RNP may include performance and functional requirements indicated by the RNP type. The RNP type defines the total system error (“TSE”) that may be allowed in lateral and longitudinal dimensions within a particular airspace, where the TSE takes into account path definition errors (“PDE”), navigation system errors (“NSE”), and flight technical errors (“FTE”). The RNP type is used to specify navigation requirements for the airspace or a navigation system that provides a specified level of accuracy defined by a lateral area of confined airspace in which an RNP-certified aircraft operates. For example, an RNP 0.3 level requires a normal navigational accuracy of 0.3 nautical miles (“NM”) at least 95 percent of the total flight time; similarly, an RNP 0.1 level requires a normal navigational accuracy of 0.1 NM at least 95 percent of the total flight time. Hence, a lower level of RNP means a greater level of navigational accuracy. With the availability of satellite navigation systems such as the Global Positioning System (“external source”), future airspace systems may rely heavily on external source-based navigation to which stringent standards for NSE may be applied. An instrument approach procedure (“IAP”) specifying an RNP level of less than RNP 0.3 or lower than the standard minima at airports not equipped with Instrument Landing Systems (“ILS”) airports may require a method to detect external source position errors before the 6.2 second time-to-alert standard that currently exists. A similar requirement may be made for manufacturers and/or end-users wishing to take advantage of the standards published in RTCA DO-315B entitled “Minimum Aviation System Performance Standards (MASPS) for Enhanced Vision Systems, Synthetic Vision Systems, Combined Vision Systems and Enhanced Flight Vision Systems.”

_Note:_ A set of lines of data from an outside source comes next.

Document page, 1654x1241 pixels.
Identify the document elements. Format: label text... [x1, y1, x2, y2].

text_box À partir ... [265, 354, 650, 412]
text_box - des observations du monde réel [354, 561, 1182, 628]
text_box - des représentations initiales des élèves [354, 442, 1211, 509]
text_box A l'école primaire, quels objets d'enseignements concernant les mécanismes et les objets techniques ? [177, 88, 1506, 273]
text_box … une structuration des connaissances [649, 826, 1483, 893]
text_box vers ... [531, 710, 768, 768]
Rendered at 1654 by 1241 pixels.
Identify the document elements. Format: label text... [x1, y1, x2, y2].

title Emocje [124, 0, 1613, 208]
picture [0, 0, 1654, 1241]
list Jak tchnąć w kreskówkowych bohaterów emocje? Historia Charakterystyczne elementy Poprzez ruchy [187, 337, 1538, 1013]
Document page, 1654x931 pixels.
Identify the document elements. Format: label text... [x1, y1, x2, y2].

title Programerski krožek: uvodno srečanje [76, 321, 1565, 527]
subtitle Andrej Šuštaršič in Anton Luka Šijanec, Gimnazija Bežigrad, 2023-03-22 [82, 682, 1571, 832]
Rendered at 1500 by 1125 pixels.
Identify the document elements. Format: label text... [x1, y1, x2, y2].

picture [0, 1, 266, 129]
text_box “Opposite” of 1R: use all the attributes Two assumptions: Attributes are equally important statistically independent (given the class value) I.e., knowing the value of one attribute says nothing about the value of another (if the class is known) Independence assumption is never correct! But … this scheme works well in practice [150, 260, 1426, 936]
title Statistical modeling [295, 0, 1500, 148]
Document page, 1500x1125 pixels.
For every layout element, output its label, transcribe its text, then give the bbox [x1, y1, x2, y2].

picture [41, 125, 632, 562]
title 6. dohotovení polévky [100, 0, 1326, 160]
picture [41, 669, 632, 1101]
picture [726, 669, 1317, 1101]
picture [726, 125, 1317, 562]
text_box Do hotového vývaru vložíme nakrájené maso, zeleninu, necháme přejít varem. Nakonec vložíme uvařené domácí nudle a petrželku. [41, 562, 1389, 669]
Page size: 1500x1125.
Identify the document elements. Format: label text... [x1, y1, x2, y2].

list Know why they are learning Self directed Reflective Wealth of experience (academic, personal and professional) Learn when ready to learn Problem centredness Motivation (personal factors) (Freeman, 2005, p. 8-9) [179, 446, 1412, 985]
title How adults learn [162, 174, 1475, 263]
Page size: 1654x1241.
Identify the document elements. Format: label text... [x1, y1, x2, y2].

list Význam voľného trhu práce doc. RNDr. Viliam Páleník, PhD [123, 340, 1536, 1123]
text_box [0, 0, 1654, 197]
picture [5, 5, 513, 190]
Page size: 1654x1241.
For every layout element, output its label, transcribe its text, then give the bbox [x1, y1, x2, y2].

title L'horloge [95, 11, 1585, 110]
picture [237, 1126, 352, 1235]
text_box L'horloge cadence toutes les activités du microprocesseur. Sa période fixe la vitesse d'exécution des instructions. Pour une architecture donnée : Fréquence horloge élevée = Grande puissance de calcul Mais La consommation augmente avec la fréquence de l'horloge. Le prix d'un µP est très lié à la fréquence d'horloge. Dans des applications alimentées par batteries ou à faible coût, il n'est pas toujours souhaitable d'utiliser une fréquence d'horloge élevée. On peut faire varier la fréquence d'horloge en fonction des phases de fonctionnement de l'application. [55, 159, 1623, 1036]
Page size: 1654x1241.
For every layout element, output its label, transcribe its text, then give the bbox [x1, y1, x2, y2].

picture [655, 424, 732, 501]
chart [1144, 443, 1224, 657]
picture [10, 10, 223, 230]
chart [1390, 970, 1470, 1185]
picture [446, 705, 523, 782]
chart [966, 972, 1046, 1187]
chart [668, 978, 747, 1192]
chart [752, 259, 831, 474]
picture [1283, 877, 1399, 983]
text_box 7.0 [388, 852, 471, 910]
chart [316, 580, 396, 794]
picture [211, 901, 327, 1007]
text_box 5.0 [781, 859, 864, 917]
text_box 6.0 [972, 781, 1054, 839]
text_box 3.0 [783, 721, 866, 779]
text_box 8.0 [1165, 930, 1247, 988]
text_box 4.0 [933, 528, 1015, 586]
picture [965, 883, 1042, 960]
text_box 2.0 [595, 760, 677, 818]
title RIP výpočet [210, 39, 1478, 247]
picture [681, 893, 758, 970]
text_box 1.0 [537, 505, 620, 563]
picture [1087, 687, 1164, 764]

AC 90-101A prescribes one method to comply with RNP<0.3 requirements. This method's system architecture requires dual FMS, dual GPS, dual FD or autopilot and a single IRS as the minimum architecture for a RNP<0.3 system. This minimum architecture provides the redundancy required to meet the probability of presenting misleading information to the pilot or flight crew of 1*10^(−7). To meet the desired probability of misleading information requires both sides of a dual system be compared by the system itself or by the pilot to detect when a failure occurs. AC90-101A, also, requires the loss of all lateral deviation be equal to or less than 1*10^(−7). The achievement of this requirement is not readily available in a dual-channel system because the channel-to-channel comparison required to meet the architectural requirement may also result in a failing of both channels because it may not readily apparent to the system, pilot, or flight crew which data source has failed and which one is acceptable. To meet the requirement, the integrity of each channel in the dual-channel system may be determined independently of the other. Furthermore, the detection of the favorable channel could be considered important to the pilot who is executing one or more Radius-to-Fix (RF) legs because an aircraft flying at 180 knots will fail to meet the requirements of RNP 0.1 in 4 to 6 seconds after a failure. This may be an unacceptable amount of time in which to determine an unfavorable channel.